Selon vous, le fanatisme qui se déploie aujourd’hui trouve ses racines dans la situation
du monde arabe plutôt que dans l’islam en général. Comment expliquez-vous l’évolution
du fanatisme dans cette région du monde?
Je suis très lié au monde arabe. Il m’arrive de dire que je suis moi-même un Arabe juif. je suis
très attaché à la Tunisie, mon pays natal, où je me rends plusieurs fois par an. J’ai eu de
nombreux patients arabes et musulmans. J’ai donc une connaissance de la subjectivité arabe «
de l’intérieur», dirais-je. Je perçois ainsi une souffrance liée à un sentiment de profonde
humiliation, fruit de causes en grande partie internes: les dirigeants arabes sont pour la plupart
corrompus, tyranniques. Ils gaspillent d’énormes richesses plutôt que de les investir dans
l’enseignement, la recherche, la santé, dans un monde qui se développe à grande vitesse.

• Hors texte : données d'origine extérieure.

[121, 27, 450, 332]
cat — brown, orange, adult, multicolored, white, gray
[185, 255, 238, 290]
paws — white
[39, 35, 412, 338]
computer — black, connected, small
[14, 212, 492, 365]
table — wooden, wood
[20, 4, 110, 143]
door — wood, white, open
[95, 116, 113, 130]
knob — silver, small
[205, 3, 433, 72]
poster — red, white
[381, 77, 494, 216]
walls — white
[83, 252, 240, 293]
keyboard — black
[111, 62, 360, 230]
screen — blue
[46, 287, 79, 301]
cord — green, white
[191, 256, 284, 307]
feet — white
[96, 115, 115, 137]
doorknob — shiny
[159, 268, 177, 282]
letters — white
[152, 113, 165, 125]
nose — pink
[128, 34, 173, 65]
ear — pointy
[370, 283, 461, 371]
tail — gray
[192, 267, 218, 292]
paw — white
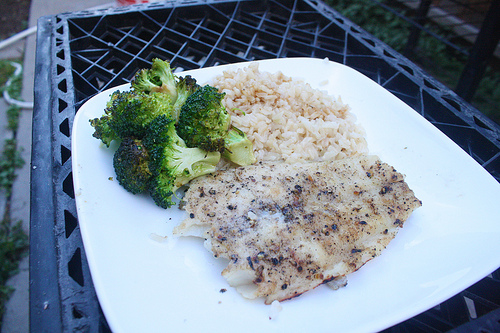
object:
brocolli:
[112, 122, 203, 204]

Le problème n’est peut-être pas tant l’islam que l’arabité. Il y a des pays musulmans qui s’en
sortent, comme la Turquie, l’Indonésie, etc. Mais aucun pays arabe ne s’en sort. Ils semblent
impuissants à agir sur le monde par les moyens normaux, scientifiques, culturels,
économiques, politiques. Il n’existe pas une seule grande université arabe, alors que le
minuscule Singapour en a une. D’où cette impression d’être des citoyens de seconde zone. Ce
sentiment d’infériorité crée les conditions pour le développement du fanatisme autour du
slogan : l’islam est la solution.
Vous attribuez aussi à une fraternité malade la source du trouble fanatique. Pourtant, la
psychanalyse traditionnelle interroge davantage les conflits de générations plutôt que
ceux entre frères et sœurs.
Il s’agit d’une carence de la psychanalyse, qui insiste sur l’Œdipe. Or, la plupart des conflits
sociaux sont des conflits fraternels. La Bible met l’accent de bout en bout, de la Genèse au
Livre des Rois, sur des histoires de fratricide. On a du mal à appréhender ces questions en
psychanalyse, on ne sait comment les résoudre. Le complexe d’Œdipe se résout, lui : un beau
jour, on comprend qu’il y a un impossible et on se tourne alors vers d’autres objets de désir.
Le conflit fraternel, lui, ne se résout pas. Au-delà des théories du narcissisme, cette question
reste à développer. Les grands conflits d’aujourd’hui sont fraternels. Je déteste celui qui a ce
dont, moi, je suis dépourvu. Prenez le conflit israélo-arabe. Israël a la technologie, la science,
le dynamisme, le développement agricole, les victoires militaires. Les pays arabes voisins
regrettent d’être dépourvus de ces succès-là. Mais inversement, eux possèdent l’espace, la
démographie, les richesses naturelles, un ancrage historique dans les lieux anciens, ce que
jalouse Israël. L’exemple biblique des rapports entre Joseph et ses frères est particulièrement
parlant. Joseph, en définitive, pardonne à ses frères qui l’ont vendu à des marchands
d’esclaves. Mandela, à notre époque, a répété le magnifique geste de Joseph à l’égard de ses
geôliers.
Soutenez-vous que l’autorité du père puisse constituer un rempart contre les différentes
sortes de fanatismes ?
L’autorité du père tempère la jalousie fraternelle. Le père assure la transmission, il enseigne la
loi, l’héritage, mais aussi la sanction, toujours dans un acte d’amour. Aujourd’hui, les pères ne
sont plus sortables, il n’y a qu’à voir nos hommes politiques. Or, un père doit être respecté et
admiré. Il doit fonctionner comme l’écran qui filtre les angoisses qu’une mère projette
nécessairement sur son enfant. Or, cette tâche-là, les pères l’assument de moins en moins.
Reconnaissons que dans une famille recomposée, elle n’est pas facile. Ce déclin de la
paternité ouvre certainement une page nouvelle dans l’histoire humaine. Il n’est pas sûr
qu’elle soit particulièrement rose. L’effacement total de la paternité, selon Lacan, ouvre la
porte de la psychose. Le fanatisme en est une.